Whether you’re an employee or employ workers, you need to know why companies downsize. This knowledge can make the difference between recovering or going bankrupt.
To Reduce Costs
The primary reason is to keep the costs down. Business enterprises usually have long term forecasts. These are used to make decisions in the present. If the forecast is that it will lose money, cutting jobs or shutting down factories may be the only option.
Sometimes this takes place without the result of a long term study. An unexpected event like an economic crisis can happen. In this situation, the corporation may be forced to make mass layoffs. This is one reason why companies downsize.
To be More Profitable
In some cases a firm might decide to do it to make more money. It can happen that a company expands in operation (i.e., opens branches overseas). If it doesn’t make money, the firm will shut it down. Another reason is that the company will lay off workers or factories to increase their profit.
Entering into a New Business Partnership
Mergers often take place among corporations. When this happens laying off workers can take place. The joining of two firms usually means new goals and tasks. It signifies that employees and personnel may be added or removed.
If the economic situation forces the business to move in an entirely new direction, more layoffs will ensure. Thus, the need to join up with another firm is one more reason why companies downsize. This doesn’t always occur of course. If the merger is between two healthy corporations, there might even be the need for more workers.
When a firm is heavily in debt or struggling financially, restructuring may be required. There are several elements in a typical restructuring program. This can include cutting down jobs, selling off assets or get government bailout funds.
In the latter case, the corporation will get some money from the government. In return it must make a pledge to change its operations and return to profitability.

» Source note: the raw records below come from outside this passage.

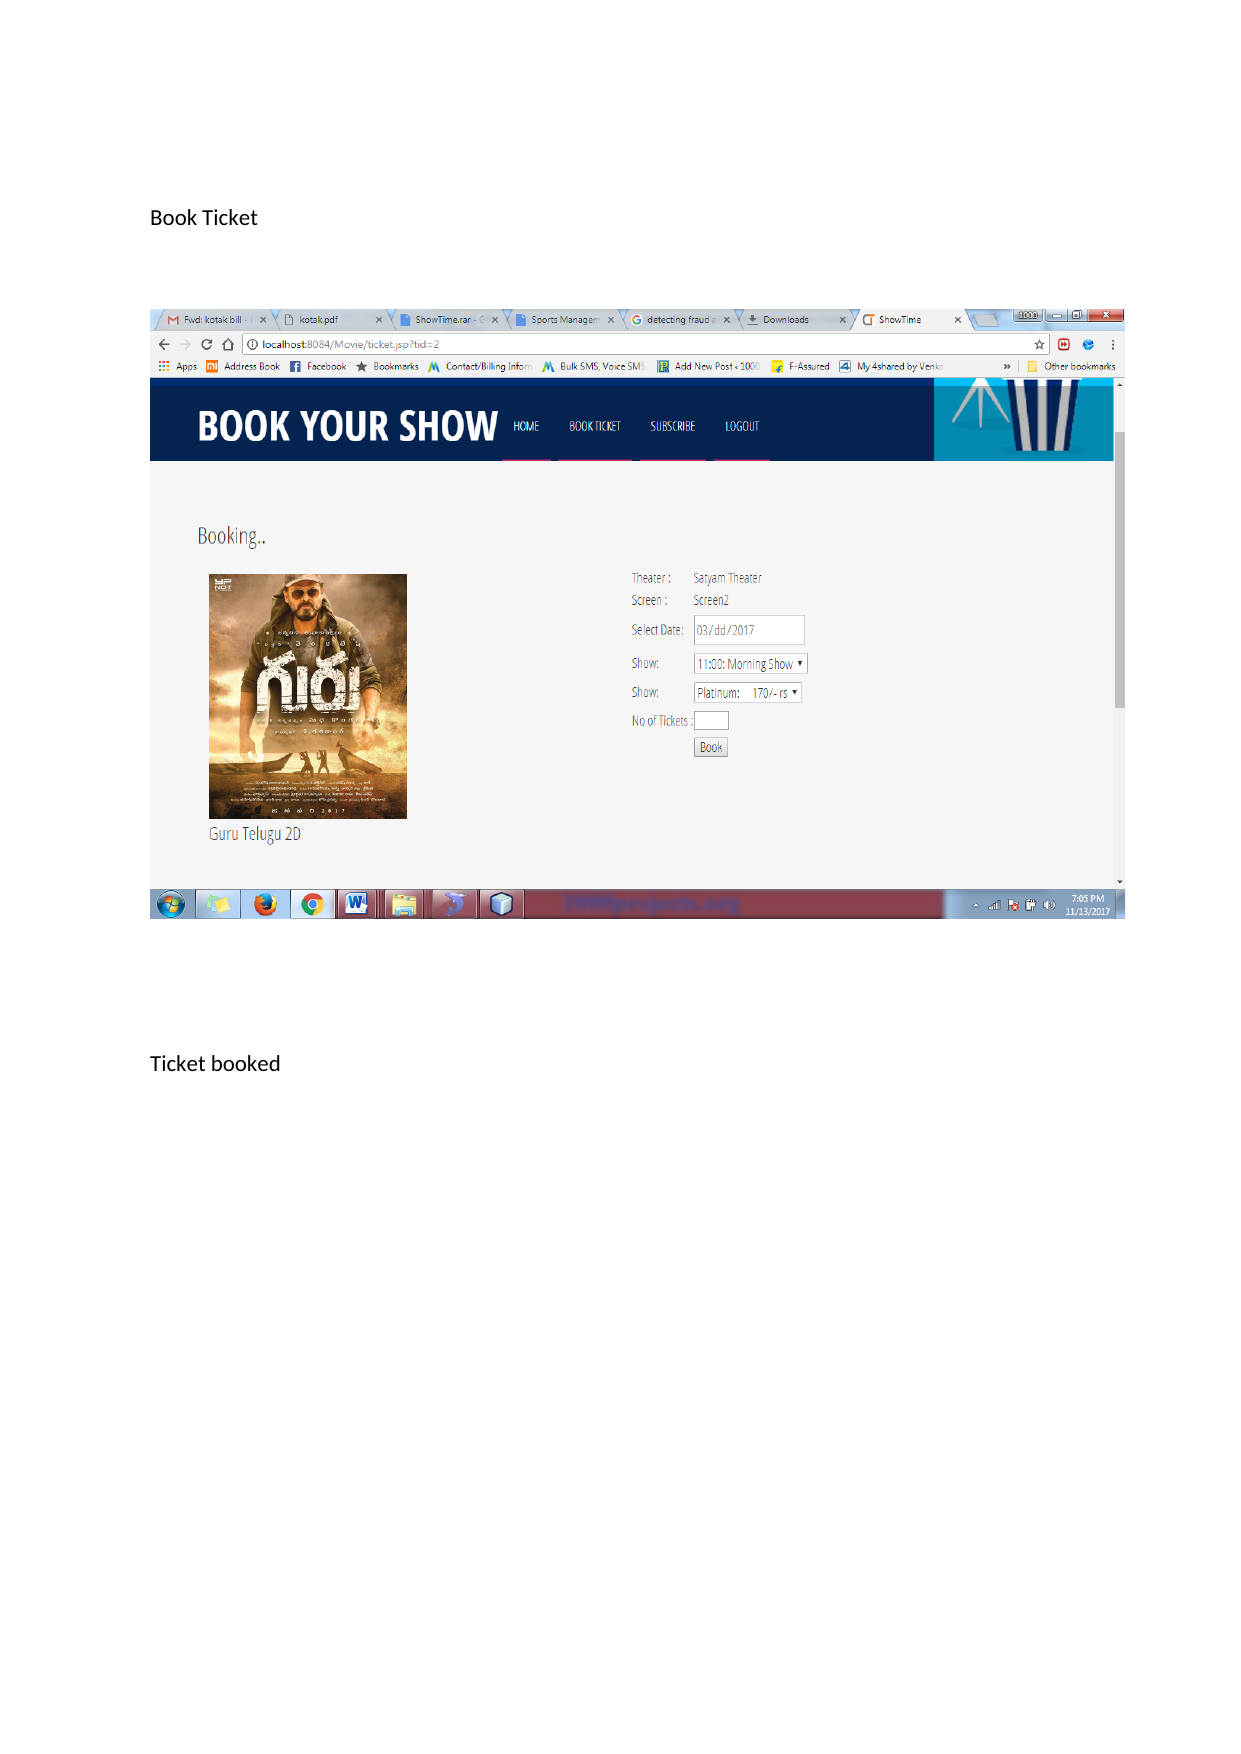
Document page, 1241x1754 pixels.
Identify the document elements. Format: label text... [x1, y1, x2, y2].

text Book Ticket [150, 203, 1090, 231]
text Ticket booked [150, 1049, 1090, 1077]
picture [150, 309, 1125, 919]
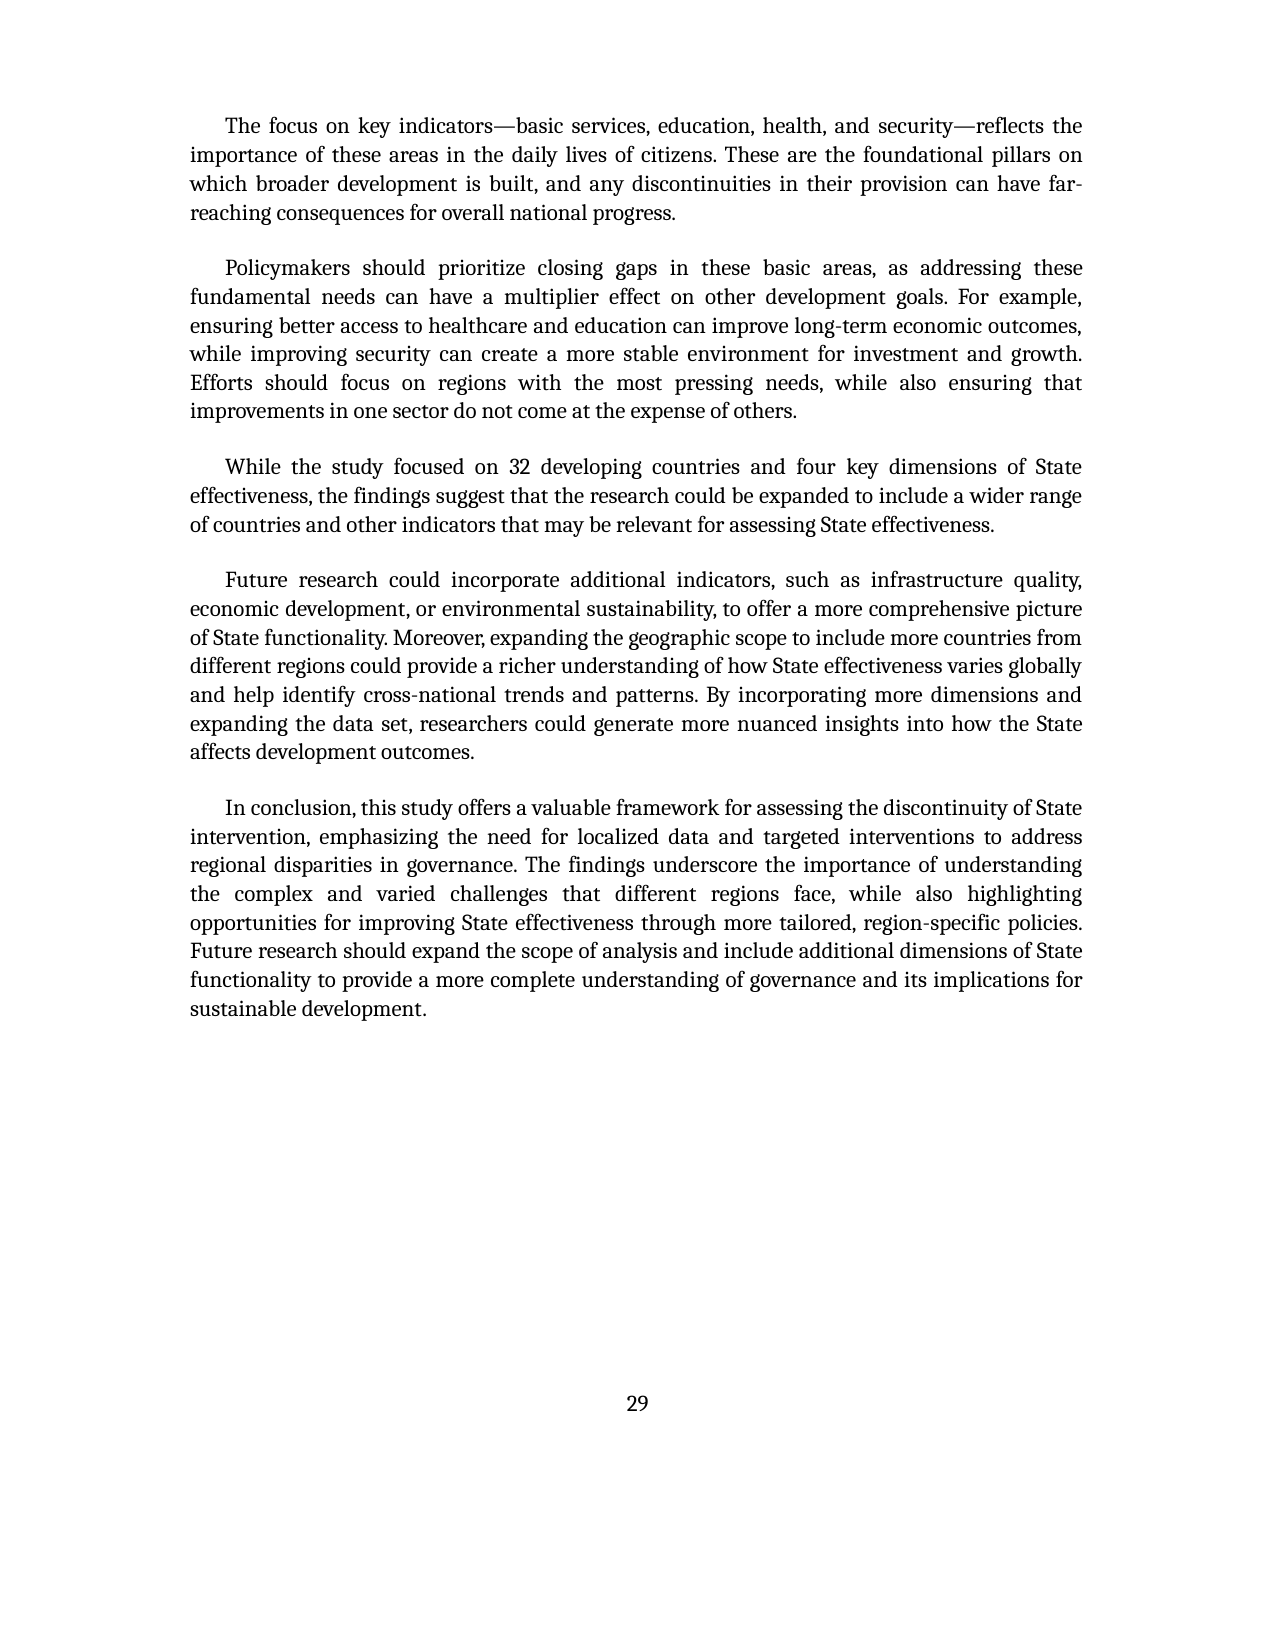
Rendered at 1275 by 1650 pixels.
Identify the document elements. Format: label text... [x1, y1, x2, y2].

text The focus on key indicators—basic services, education, health, and security—reflects the importance of these areas in the daily lives of citizens. These are the foundational pillars on which broader development is built, and any discontinuities in their provision can have far-reaching consequences for overall national progress. [190, 113, 1084, 226]
text While the study focused on 32 developing countries and four key dimensions of State effectiveness, the findings suggest that the research could be expanded to include a wider range of countries and other indicators that may be relevant for assessing State effectiveness. [190, 454, 1084, 538]
text Future research could incorporate additional indicators, such as infrastructure quality, economic development, or environmental sustainability, to offer a more comprehensive picture of State functionality. Moreover, expanding the geographic scope to include more countries from different regions could provide a richer understanding of how State effectiveness varies globally and help identify cross-national trends and patterns. By incorporating more dimensions and expanding the data set, researchers could generate more nuanced insights into how the State affects development outcomes. [190, 567, 1084, 766]
text In conclusion, this study offers a valuable framework for assessing the discontinuity of State intervention, emphasizing the need for localized data and targeted interventions to address regional disparities in governance. The findings underscore the importance of understanding the complex and varied challenges that different regions face, while also highlighting opportunities for improving State effectiveness through more tailored, region-specific policies. Future research should expand the scope of analysis and include additional dimensions of State functionality to provide a more complete understanding of governance and its implications for sustainable development. [190, 795, 1084, 1022]
text Policymakers should prioritize closing gaps in these basic areas, as addressing these fundamental needs can have a multiplier effect on other development goals. For example, ensuring better access to healthcare and education can improve long-term economic outcomes, while improving security can create a more stable environment for investment and growth. Efforts should focus on regions with the most pressing needs, while also ensuring that improvements in one sector do not come at the expense of others. [190, 255, 1084, 425]
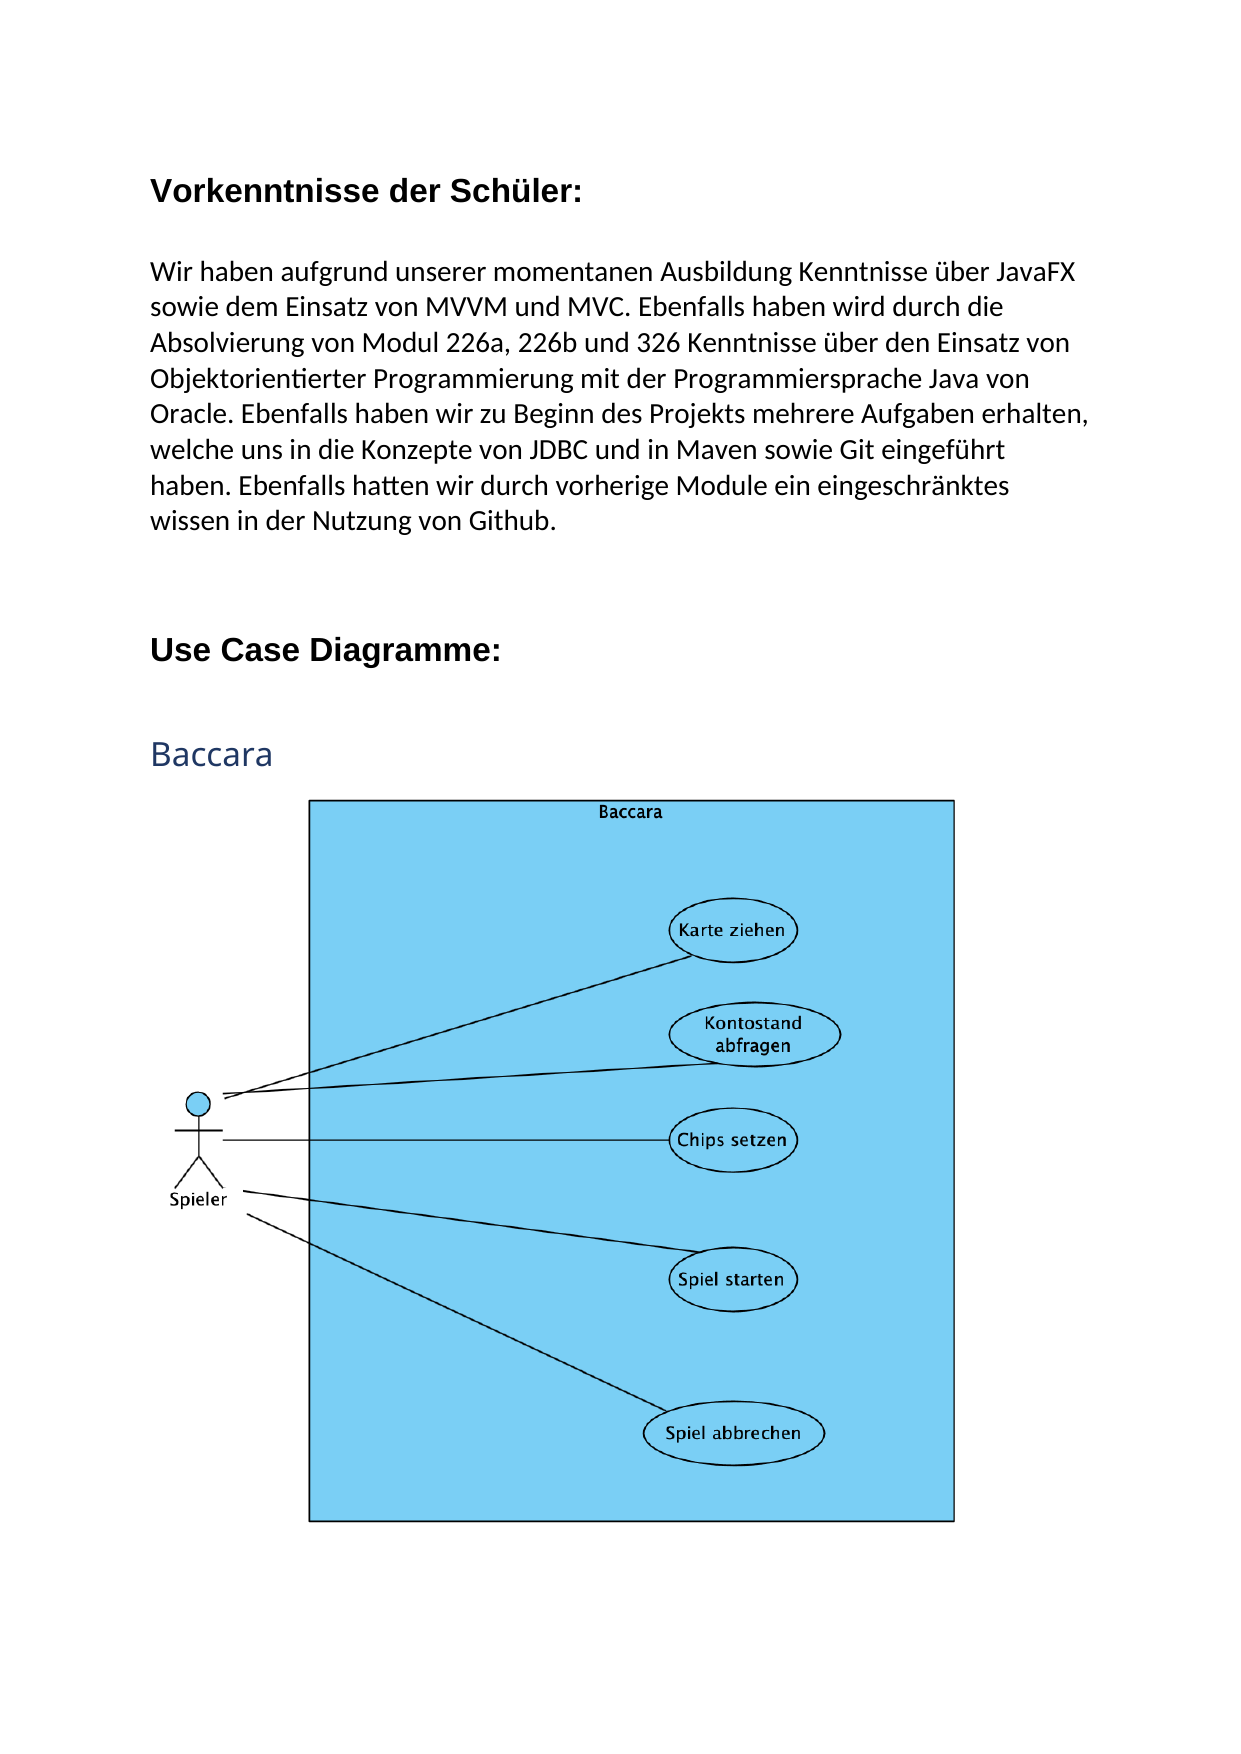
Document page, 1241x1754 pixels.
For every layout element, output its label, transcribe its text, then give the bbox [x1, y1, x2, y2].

Help doesn’t have to come from government though; the financial aid can come from another private company. But the conditions are usually the same; reorganize from top to bottom, which is why companies downsize.
Pay off Debts
Lowering costs is also used to make debt payment easier. Usually the first step is to sell off non performing assets. These are usually priced low (obviously) and can’t help much.
Subsequently, other actions must be taken. This can include terminating contractual / temporary workers and closing down dealerships or suppliers. The money earned will then be used to pay off the debt and any incurred interest.
Handling the Situation
For a businessman / employee, the first step to coping with the situation is accepting it could happen anytime. The best time to prepare would be when the economic situation is rosy.
By making decisions based on long term thinking one can ease the burden when the economic crunch comes. By learning why companies downsize, you’ll have a less difficult time making the right choices.